We developed the app in thin slices. We completed one slice, then decided the next thing to do and kept building till we were satisfied we had enough to run a test in production (more on that in a bit). Below is the order in which we achieved the final app -

  1. Create dummy data of throughput per minute for 10 minutes.
  2. Use Dummy data to do one simulation for 60 minutes.
  3. Create 500 simulations for 60 minutes.
  4. Make sure the time that we have data for is not included in simulations. For example if we have data for 10 minutes, simulate only for 50 minutes.
  5. Add a queue size field that can be updated.
  6. Show likelihood result based on simulation for a given queue size.
  7. Stop having the user update queue size, only number of people leaving and entering the queue.
  8. Calculate queue size for every minute we have data for and store the likelihood of getting done at every minute.
  9. Build a graph that shows how the probability is changing at every minute.
  10. Add a second sheet which shows the Current Queue Size and the Probability to get done by 10:30 for display purposes.
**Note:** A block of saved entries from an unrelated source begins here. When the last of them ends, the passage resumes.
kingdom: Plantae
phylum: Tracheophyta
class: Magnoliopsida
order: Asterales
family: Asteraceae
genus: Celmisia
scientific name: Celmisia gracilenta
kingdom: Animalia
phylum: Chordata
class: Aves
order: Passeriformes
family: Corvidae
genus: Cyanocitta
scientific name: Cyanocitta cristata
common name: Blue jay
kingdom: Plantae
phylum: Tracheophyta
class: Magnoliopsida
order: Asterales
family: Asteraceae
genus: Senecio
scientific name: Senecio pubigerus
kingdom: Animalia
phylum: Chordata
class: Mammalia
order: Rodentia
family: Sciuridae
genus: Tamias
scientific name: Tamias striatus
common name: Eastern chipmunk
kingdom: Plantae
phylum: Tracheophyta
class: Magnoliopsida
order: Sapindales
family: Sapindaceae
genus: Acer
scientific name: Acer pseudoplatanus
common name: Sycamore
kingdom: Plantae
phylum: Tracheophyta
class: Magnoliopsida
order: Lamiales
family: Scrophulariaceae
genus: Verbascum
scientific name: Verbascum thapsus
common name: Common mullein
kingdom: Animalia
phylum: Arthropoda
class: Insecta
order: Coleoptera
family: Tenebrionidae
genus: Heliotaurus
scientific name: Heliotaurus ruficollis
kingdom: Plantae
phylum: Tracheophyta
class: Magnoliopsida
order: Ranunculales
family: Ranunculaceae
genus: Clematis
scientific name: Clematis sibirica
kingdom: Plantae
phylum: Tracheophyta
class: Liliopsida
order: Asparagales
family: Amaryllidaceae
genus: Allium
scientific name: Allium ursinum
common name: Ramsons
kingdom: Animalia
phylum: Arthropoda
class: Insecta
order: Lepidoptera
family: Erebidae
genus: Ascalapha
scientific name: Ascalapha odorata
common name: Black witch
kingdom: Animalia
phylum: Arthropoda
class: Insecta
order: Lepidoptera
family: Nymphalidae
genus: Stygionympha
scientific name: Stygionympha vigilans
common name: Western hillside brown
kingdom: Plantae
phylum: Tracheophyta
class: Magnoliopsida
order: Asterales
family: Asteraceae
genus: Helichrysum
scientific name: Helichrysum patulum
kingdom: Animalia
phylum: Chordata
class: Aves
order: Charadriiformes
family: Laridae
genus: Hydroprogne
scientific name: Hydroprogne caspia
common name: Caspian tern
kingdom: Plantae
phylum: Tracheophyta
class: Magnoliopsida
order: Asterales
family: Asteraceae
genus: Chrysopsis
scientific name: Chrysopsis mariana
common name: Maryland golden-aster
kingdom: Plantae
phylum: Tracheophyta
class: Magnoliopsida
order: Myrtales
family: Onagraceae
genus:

This took us about an hour to accomplish. Once we reached this point, we decided to head down to the main room and test out if our MVP, spreadsheet based app would work. We hooked up to the screens, did a couple of dry runs and everything seemed like it was working in production.

An interesting note on this. I(Prateek Singh) was the driver for most of the mobbing session. The laptop was showing most things in German and the spreadsheet was following German conventions (using “ , ” instead of “ . ” for decimal values etc.). Since I had prior experience building Monte Carlo simulations in spreadsheets, it made sense for me to drive, but, it was great having navigators who spoke German. In fact, this helped a lot. I repeatedly had to pause to ask for directions and that made it necessary for us to communicate and share what I was trying to do. Mobbing in this way was very effective as we all knew and contributed to everything we were trying to do.

Lets Do It Live!

The next day, Benji, Lorenzo, and I had left the conference to fly back. Peter and Daniel introduced the app to the attendees. They explained the concept and showed on the big screen how the results will be shown live. You can see Peter introducing this below with the result displayed in the top right-hand corner.

The result was a success. Akos and the other organizers helped with getting live data to Peter and Daniel. As they input the data into the sheet, we got real time forecasts. The attendees were able to self manage based on the information whether they should join the queue or not. Midway through the Marketplace, the result looked like what you see below.

Our little experiment was a success. It was great to build something at the conference, for the conference, using the methods and techniques we were talking about during the conference. In a week of highlights during and just before ALE’24, this was definitely one that stood out.

Further Development

Peter later said that the spreadsheet was a little clunky and we needed a proper app. It was time to mover this out of the MVP phase. As mentioned before, Peter and Daniel collaborated to make this a web app. We have some ideas to take this further as well. Hopefully to use at ALE’25 in Munich.